▶ **What you have to do**: Check every line of the entries that follow, and copy the ones containing "access".

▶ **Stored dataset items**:
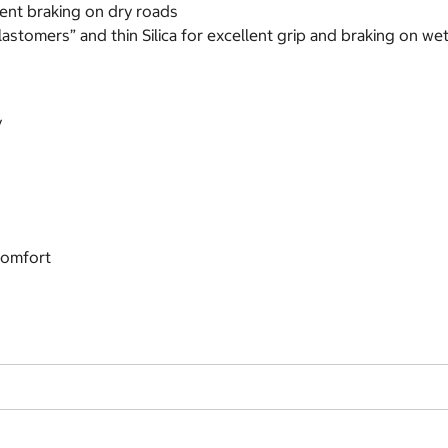
lent braking on dry roads
astomers” and thin Silica for excellent grip and braking on we
y
comfort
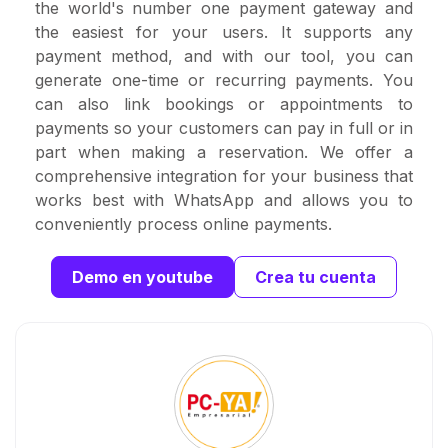
the world's number one payment gateway and
the easiest for your users. It supports any
payment method, and with our tool, you can
generate one-time or recurring payments. You
can also link bookings or appointments to
payments so your customers can pay in full or in
part when making a reservation. We offer a
comprehensive integration for your business that
works best with WhatsApp and allows you to
conveniently process online payments.
Demo en youtube
Crea tu cuenta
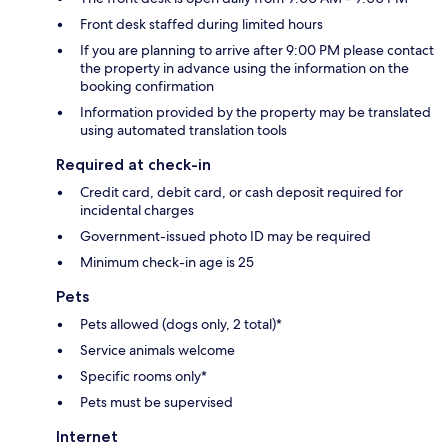
Front desk staffed during limited hours
If you are planning to arrive after 9:00 PM please contact
the property in advance using the information on the
booking confirmation
Information provided by the property may be translated
using automated translation tools
Required at check-in
Credit card, debit card, or cash deposit required for
incidental charges
Government-issued photo ID may be required
Minimum check-in age is 25
Pets
Pets allowed (dogs only, 2 total)*
Service animals welcome
Specific rooms only*
Pets must be supervised
Internet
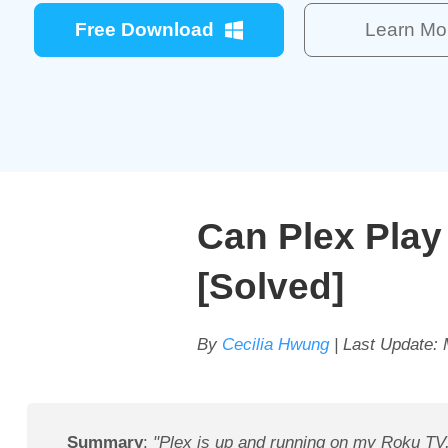
Free Download
Learn Mo
Can Plex Pla
[Solved]
By
Cecilia Hwung
| Last Update:
Summary
:
"Plex is up and running on my Roku TV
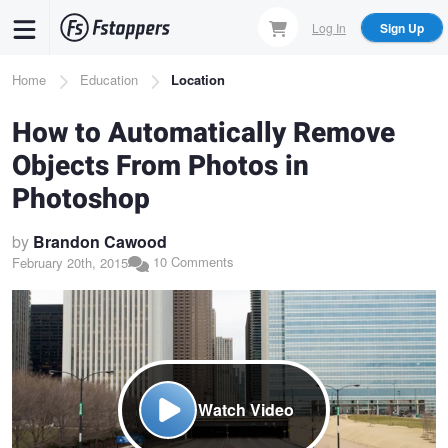
Skip
Log In
Sign Up
to
main
Breadcrumb
Home
Education
Location
content
How to Automatically Remove
Objects From Photos in
Photoshop
by
Brandon Cawood
10 Comments
February 20th, 2015
Watch Video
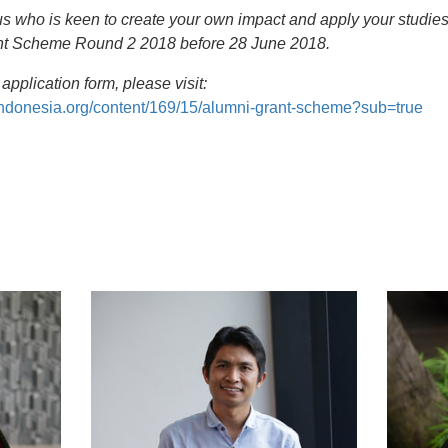
s who is keen to create your own impact and apply your studies
ant Scheme Round 2 2018 before 28 June 2018.
application form, please visit:
indonesia.org/content/169/15/alumni-grant-scheme?sub=true
t
atsApp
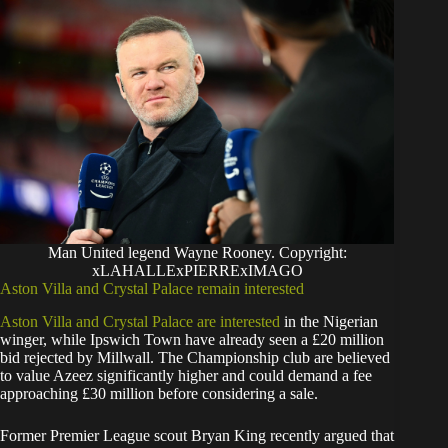
Man United legend Wayne Rooney. Copyright:
xLAHALLExPIERRExIMAGO
Aston Villa and Crystal Palace remain interested
Aston Villa and Crystal Palace are interested
in the Nigerian
winger, while Ipswich Town have already seen a £20 million
bid rejected by Millwall. The Championship club are believed
to value Azeez significantly higher and could demand a fee
approaching £30 million before considering a sale.
Former Premier League scout Bryan King recently argued that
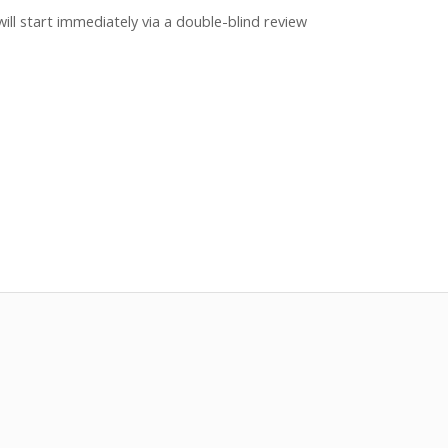
ill start immediately via a double-blind review
two months.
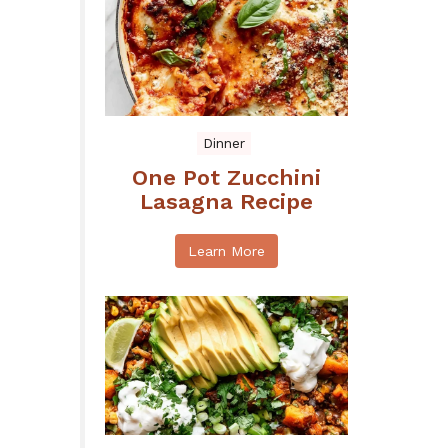
Dinner
One Pot Zucchini
Lasagna Recipe
Learn More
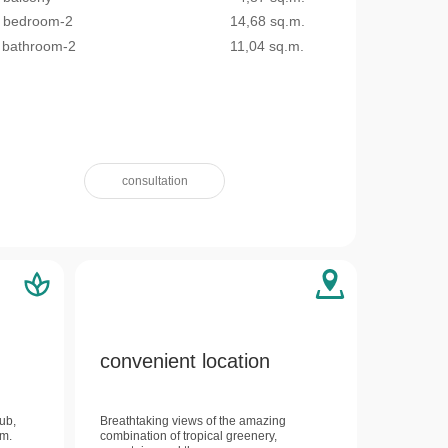
bedroom-2
14,68 sq.m.
bathroom-2
11,04 sq.m.
consultation
convenient location
lub,
Breathtaking views of the amazing
um.
combination of tropical greenery,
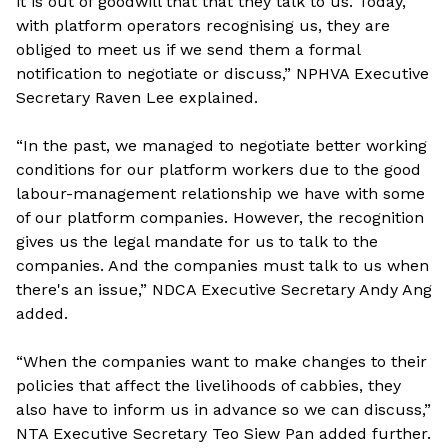
it is out of goodwill that that they talk to us. Today,
with platform operators recognising us, they are
obliged to meet us if we send them a formal
notification to negotiate or discuss,” NPHVA Executive
Secretary Raven Lee explained.
“In the past, we managed to negotiate better working
conditions for our platform workers due to the good
labour-management relationship we have with some
of our platform companies. However, the recognition
gives us the legal mandate for us to talk to the
companies. And the companies must talk to us when
there's an issue,” NDCA Executive Secretary Andy Ang
added.
“When the companies want to make changes to their
policies that affect the livelihoods of cabbies, they
also have to inform us in advance so we can discuss,”
NTA Executive Secretary Teo Siew Pan added further.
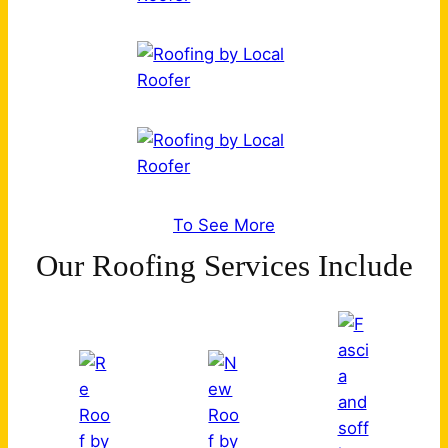
To See More
Our Roofing Services Include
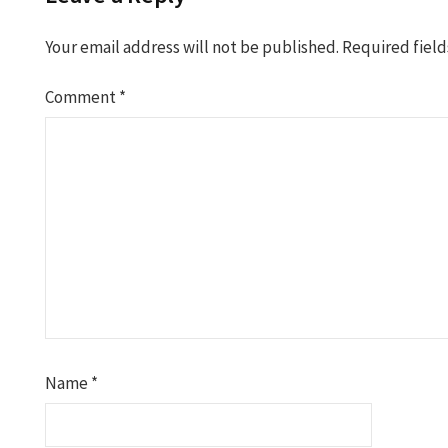
Your email address will not be published.
Required fiel
Comment
*
Name
*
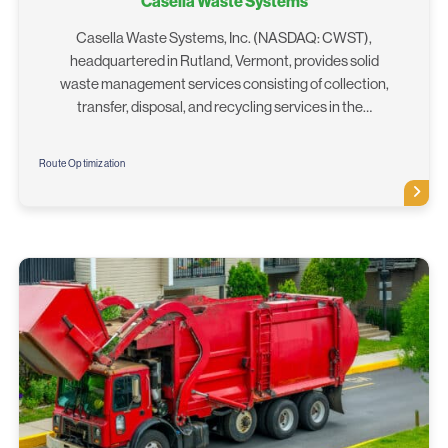
Casella Waste Systems
Casella Waste Systems, Inc. (NASDAQ: CWST),
headquartered in Rutland, Vermont, provides solid
waste management services consisting of collection,
transfer, disposal, and recycling services in the…
Route Optimization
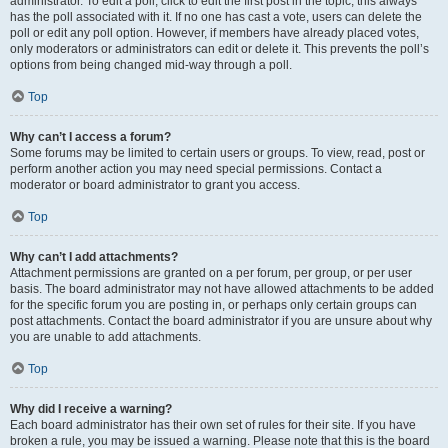
administrator. To edit a poll, click to edit the first post in the topic; this always
has the poll associated with it. If no one has cast a vote, users can delete the
poll or edit any poll option. However, if members have already placed votes,
only moderators or administrators can edit or delete it. This prevents the poll’s
options from being changed mid-way through a poll.
Top
Why can’t I access a forum?
Some forums may be limited to certain users or groups. To view, read, post or
perform another action you may need special permissions. Contact a
moderator or board administrator to grant you access.
Top
Why can’t I add attachments?
Attachment permissions are granted on a per forum, per group, or per user
basis. The board administrator may not have allowed attachments to be added
for the specific forum you are posting in, or perhaps only certain groups can
post attachments. Contact the board administrator if you are unsure about why
you are unable to add attachments.
Top
Why did I receive a warning?
Each board administrator has their own set of rules for their site. If you have
broken a rule, you may be issued a warning. Please note that this is the board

▶ **Answer box**:
Why can’t I access a forum?
moderator or board administrator to grant you access.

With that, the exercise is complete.